Bom, antigamente isso era diferente. Hoje que essa questão de liberdade de expressão está tomando mais proporção. Beijos,

www.estranhoscomoeu.com

Carolina Garcia disse...

Oi, Alê!!

Adorei seu post porque concordo com tudo o que está dizendo. E aumento a questão ainda porque eu já li e vi vários títulos tratando sobre gays e transexuais, mas nunca vi um sobre lésbicas ou bissexuais. Pode ser que eu sou a desinformada, mas dentro do LGBT acredito que alguns temas ganham mais espaço que outros.

E, não sei se gosta de ficção científica (adoro!!), mas Star Trek (conhecida como a clássica série Jornada nas Estrelas) - que foi produzida a partir de 1966 - tinha um personagem gay entre a equipe principal. Não era algo declarado publicamente, mas todos tinham suas dúvidas. Naquela época era algo difícil de falar. Mas quando produziram os novos filmes da saga declararam publicamente a homossexualidade do personagem, mostrando ele com o marido/parceiro e a filhinha em um momento de folga da nave.

Acho que a evolução já está acontecendo. Em alguns gêneros é mais fácil que outros, mas aos poucos a mudança vai acontecendo, né?
A Thalita Rebouças tem publicado uma série pela Arqueiro na qual o melhor amigo da protagonista é gay e, devido ao sucesso, esse amigo vai ganhar o próprio livro também.
O mesmo aconteceu em uma série de romance erótico que li onde um personagem abertamente gay foi sendo trabalhado como um secundário em alguns livros até que ganhou um grande espaço e teve o próprio livro. Conheci muitas mulheres héteros que me falaram que esse se tornou um dos favoritos da saga para elas.

Acredito que daqui algumas gerações as coisas vão ficando cada vez mais fáceis de se tornar comum ou o nosso famoso "normal".

Bjs!!

http://livrosontemhojeesempre.blogspot.com.br

Vitória Tinoco disse...

Oi Alê, amei a reflexão. Geralmente em minhas leituras, eu me proponho a pensar 'e se o personagem fosse lgbt?'até aparecer um companheiro do sexo oposto. Mais difícil ainda é achar personagens lésbicas, tenho poucos comigo como 'Os dois mundos de Astrid Jones' , 'Carol'que não são literatura fantástica o que é mais difícil ainda de encontrar.
Obrigada por trazer a reflexão à tona. Abraços

Livros que Li

Ariane Gisele Reis disse...

Oie Alê =)

A temática LGBT ganhou bastante espaço nos últimos anos, mas falta sim uma maior representatividade em alguns gêneros literários. Eu confesso que adoro quando leio um livro em que o autor ou a autora insere casais homoafetivos, por que o amor é lindo e ele não tem gênero.
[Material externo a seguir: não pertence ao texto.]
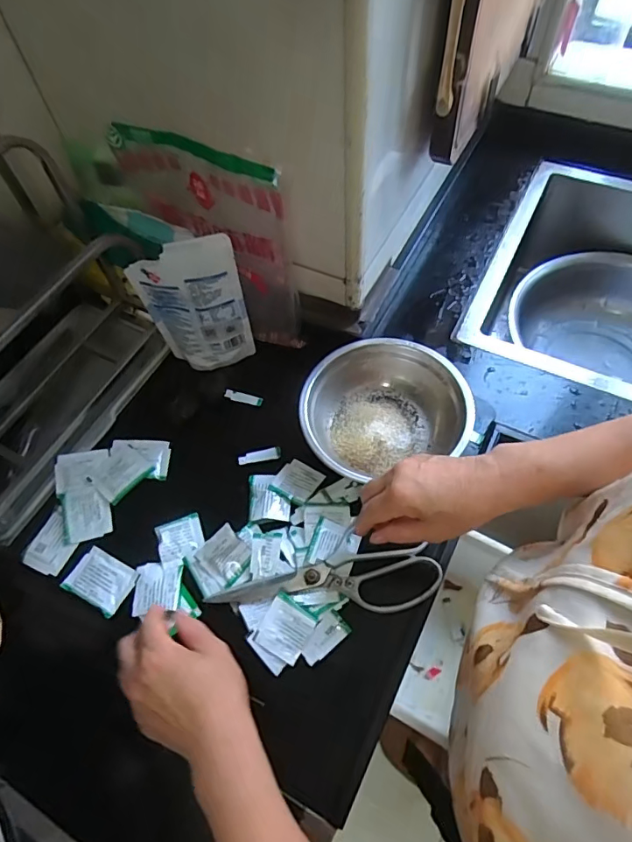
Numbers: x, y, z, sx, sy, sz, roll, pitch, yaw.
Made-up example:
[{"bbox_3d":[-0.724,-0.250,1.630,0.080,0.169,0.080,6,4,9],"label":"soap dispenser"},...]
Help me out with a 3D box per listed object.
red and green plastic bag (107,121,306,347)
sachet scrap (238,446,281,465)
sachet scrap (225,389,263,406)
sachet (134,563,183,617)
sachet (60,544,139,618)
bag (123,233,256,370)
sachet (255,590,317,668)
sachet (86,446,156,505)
[{"bbox_3d":[-0.108,-0.190,0.548,0.184,0.252,0.022,23,64,15],"label":"red and green plastic bag"},{"bbox_3d":[-0.065,0.040,0.569,0.049,0.004,0.017,-12,57,-5],"label":"sachet scrap"},{"bbox_3d":[-0.090,-0.029,0.614,0.048,0.007,0.011,16,62,12],"label":"sachet scrap"},{"bbox_3d":[-0.159,0.167,0.497,0.044,0.005,0.050,-3,48,-4],"label":"sachet"},{"bbox_3d":[-0.221,0.162,0.507,0.066,0.006,0.048,24,65,16],"label":"sachet"},{"bbox_3d":[-0.136,-0.124,0.557,0.110,0.186,0.021,-3,60,1],"label":"bag"},{"bbox_3d":[-0.028,0.196,0.467,0.046,0.004,0.048,33,70,0],"label":"sachet"},{"bbox_3d":[-0.223,0.058,0.563,0.049,0.007,0.060,36,68,21],"label":"sachet"}]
Tenho esperança que no futuro isso vai ser tão comum que nem vamos ficar surpresos quando nos depararmos com isso nos livros que lemos.

Ah! Não sei se você já leu a série A Queda dos Reinos. Fica a dica ;)

Beijos;***
Ane Reis | Blog My Dear Library.

Caverna Literária disse...

Bom, ainda acho que lá no fundo o Harry é gay, então.. hahaha é triste ver como a orientação sexual de uma pessoa pode mudar totalmente um contexto né? No caso, a provável fama da série que não seria a mesma. Não devia ser assim. Adorei o post e a reflexão!